*** Block opens ***

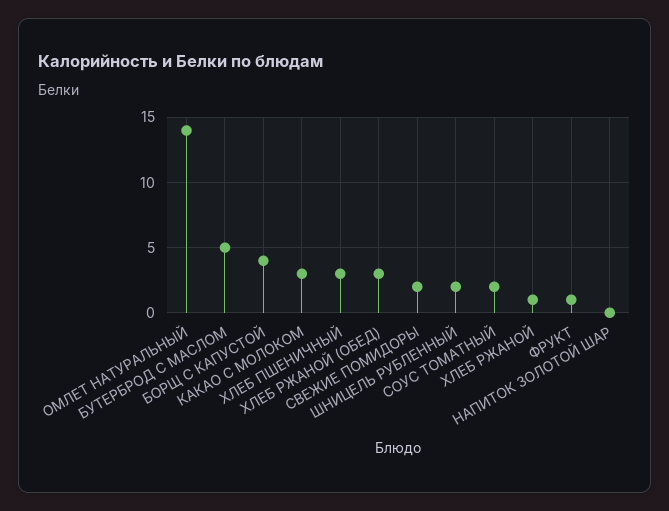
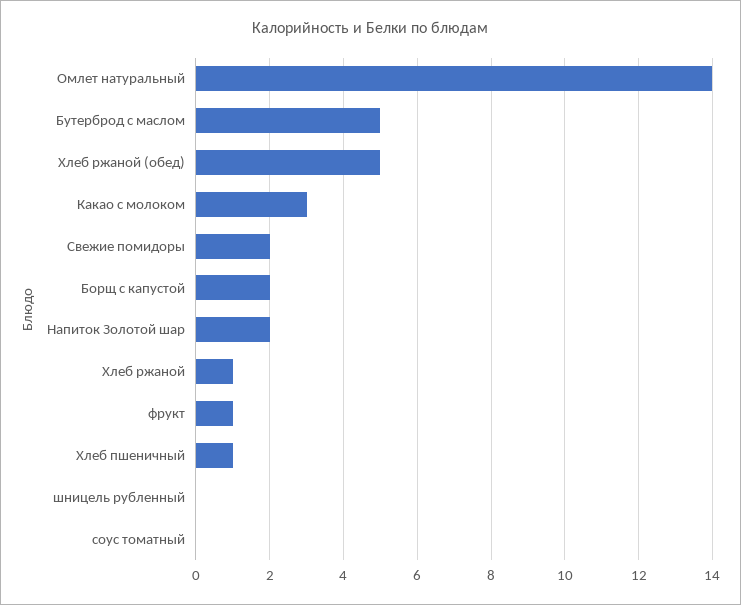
  {
    "ОМЛЕТ НАТУРАЛЬНЫЙ": 14,
    "БУТЕРБРОД С МАСЛОМ": 5,
-   "БОРЩ С КАПУСТОЙ": 4,
+   "БОРЩ С КАПУСТОЙ": 2,
    "КАКАО С МОЛОКОМ": 3,
-   "ХЛЕБ ПШЕНИЧНЫЙ": 3,
+   "ХЛЕБ ПШЕНИЧНЫЙ": 1,
-   "ХЛЕБ РЖАНОЙ (ОБЕД)": 3,
+   "ХЛЕБ РЖАНОЙ (ОБЕД)": 5,
    "СВЕЖИЕ ПОМИДОРЫ": 2,
-   "ШНИЦЕЛЬ РУБЛЕННЫЙ": 2,
+   "ШНИЦЕЛЬ РУБЛЕННЫЙ": 0,
-   "СОУС ТОМАТНЫЙ": 2,
+   "СОУС ТОМАТНЫЙ": 0,
    "ХЛЕБ РЖАНОЙ": 1,
    "ФРУКТ": 1,
-   "НАПИТОК ЗОЛОТОЙ ШАР": 0
+   "НАПИТОК ЗОЛОТОЙ ШАР": 2
  }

*** Block closes ***

• [Brief] The lines above that hold the string "ХЛЕБ" are to be located and copied.

• [Exercise result]
-   "ХЛЕБ ПШЕНИЧНЫЙ": 3,
+   "ХЛЕБ ПШЕНИЧНЫЙ": 1,
-   "ХЛЕБ РЖАНОЙ (ОБЕД)": 3,
+   "ХЛЕБ РЖАНОЙ (ОБЕД)": 5,
    "ХЛЕБ РЖАНОЙ": 1,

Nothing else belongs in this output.